L'affaire « StravaLeaks » met en lumière un phénomène étonnant : dans notre société saturée d'objets connectés, des données quotidiennes de localisation peuvent devenir des menaces pour la sécurité, notamment dans des environnements sensibles. Des informations apparemment innocentes, telles que des parcours de footing, ont été exploitées pour identifier la position de navires et de bases militaires.
En mars 2026, une activité enregistrée par un militaire français sur Strava a permis de repérer le porte-avions Charles-de-Gaulle en Méditerranée orientale. Dans le passé, la carte de chaleur de Strava avait déjà révélé la localisation de bases militaires, et des enquêtes récentes ont montré comment les habitudes sportives des gardes du corps de chefs d’État peuvent trahir des déplacements.
Le défi ici n’est pas le résultat d’une cyberattaque sophistiquée, mais plutôt d’un simple usage d’une montre connectée et d’un compte public sur une application.
Quand une application déborde de son usage initial
Faite pour traquer la performance sportive, Strava apparaît comme un outil de loisir. Cependant, son utilisation pose des questions de sécurité, car des données non sécurisées peuvent avoir des conséquences inattendues.
À mesure que les outils de traçabilité s’immiscent dans notre quotidien, leurs effets ne sont plus perçus comme des menaces. Une simple course, un itinéraire répété ou des activités maritimes peuvent révéler bien plus que de simples données sportives. Des performances individuelles deviennent des éléments d'information précieux sur les habitudes et routines de ses utilisateurs.
Le cas Strava n’est pas unique. À l’aéroport de Heathrow, des toilettes connectées ont été testées pour optimiser le nettoyage en mesurant leur fréquentation. Cela montre que tous les dispositifs connectés, même ceux qui semblent éloignés des questions de sécurité, collectent des données sur nos comportements, ce qui implique que la vulnérabilité peut surgir de usages ordinaires, souvent négligés.

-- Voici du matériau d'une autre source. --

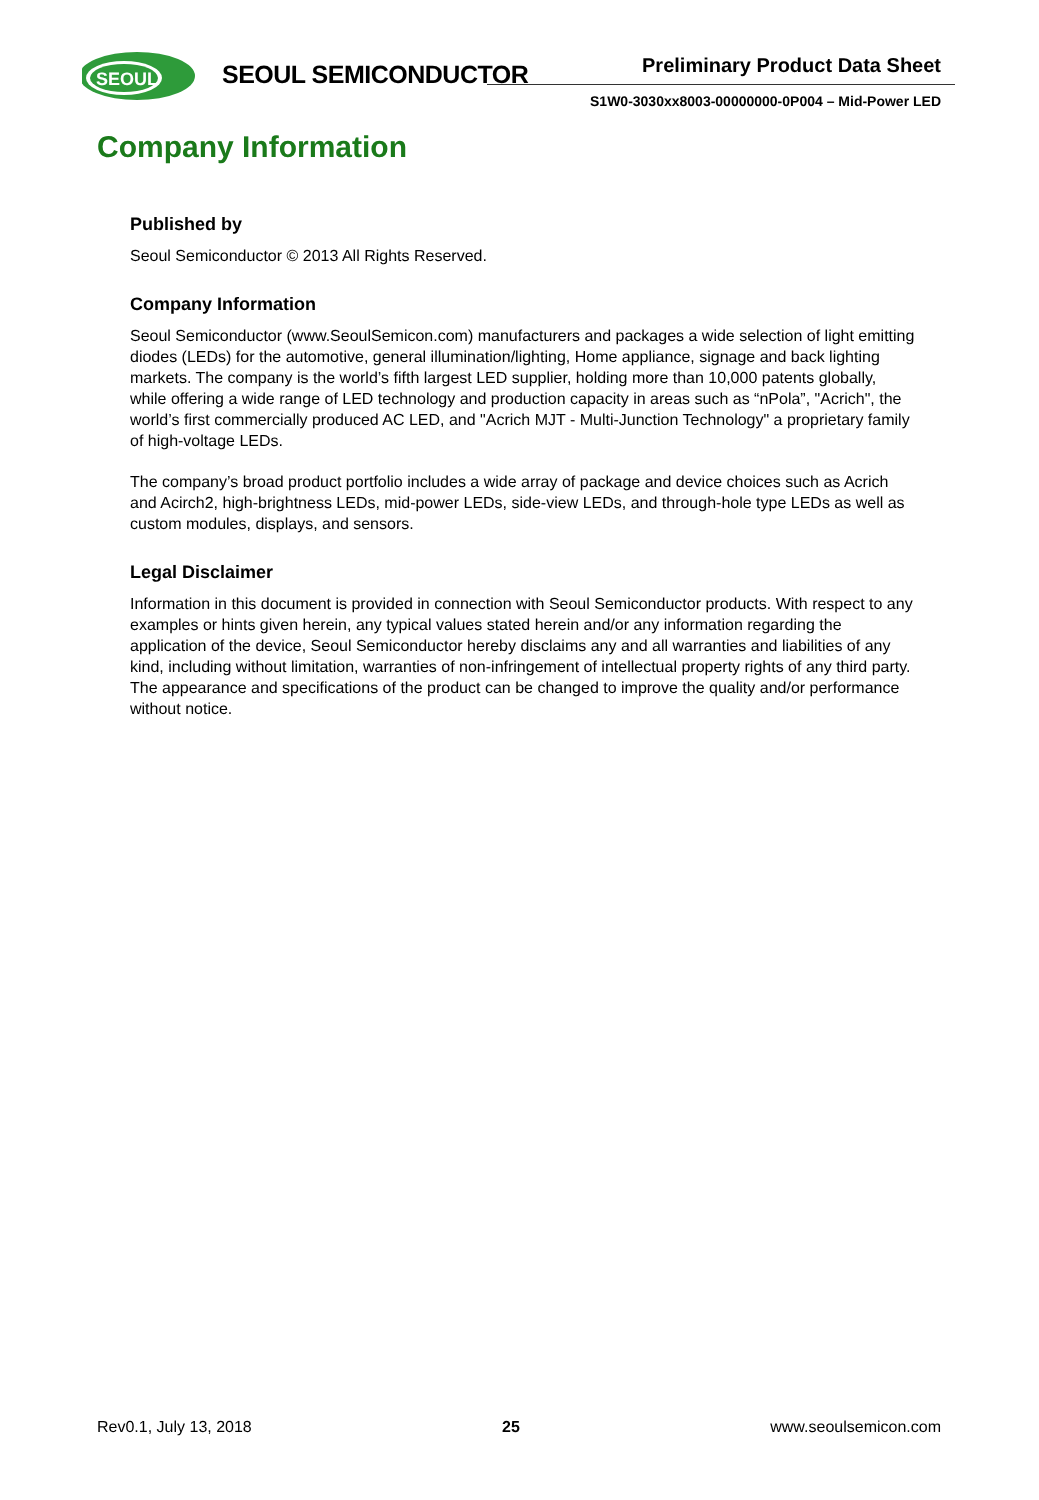SEOUL
SEOUL SEMICONDUCTOR Preliminary Product Data Sheet
S1W0-3030xx8003-00000000-0P004 – Mid-Power LED
Company Information
Published by
Seoul Semiconductor © 2013 All Rights Reserved.
Company Information
Seoul Semiconductor (www.SeoulSemicon.com) manufacturers and packages a wide selection of light emitting diodes (LEDs) for the automotive, general illumination/lighting, Home appliance, signage and back lighting markets. The company is the world’s fifth largest LED supplier, holding more than 10,000 patents globally, while offering a wide range of LED technology and production capacity in areas such as “nPola”, "Acrich", the world’s first commercially produced AC LED, and "Acrich MJT - Multi-Junction Technology" a proprietary family of high-voltage LEDs.
The company’s broad product portfolio includes a wide array of package and device choices such as Acrich and Acirch2, high-brightness LEDs, mid-power LEDs, side-view LEDs, and through-hole type LEDs as well as custom modules, displays, and sensors.
Legal Disclaimer
Information in this document is provided in connection with Seoul Semiconductor products. With respect to any examples or hints given herein, any typical values stated herein and/or any information regarding the application of the device, Seoul Semiconductor hereby disclaims any and all warranties and liabilities of any kind, including without limitation, warranties of non-infringement of intellectual property rights of any third party. The appearance and specifications of the product can be changed to improve the quality and/or performance without notice.
Rev0.1, July 13, 2018 25 www.seoulsemicon.com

La sécurité ne se joue plus seulement sur le terrain
L'idée traditionnelle de sécurité se concentrait sur la protection physique. Toutefois, à l’ère numérique, cette vision est insuffisante. Désormais, la vulnérabilité peut également résulter d’actions innocentes, d’usages mal paramétrés ou d’outils mal compris.
Pour assurer la sécurité d'un individu, qu'il soit un homme politique ou un militaire, il est essentiel de prendre en compte les traces numériques engendrées par leur environnement : collaborateurs, dispositifs connectés et applications. La sécurisation de ces personnalités ne se limite plus à la protection physique, mais inclut également l'espace informationnel qui les entoure.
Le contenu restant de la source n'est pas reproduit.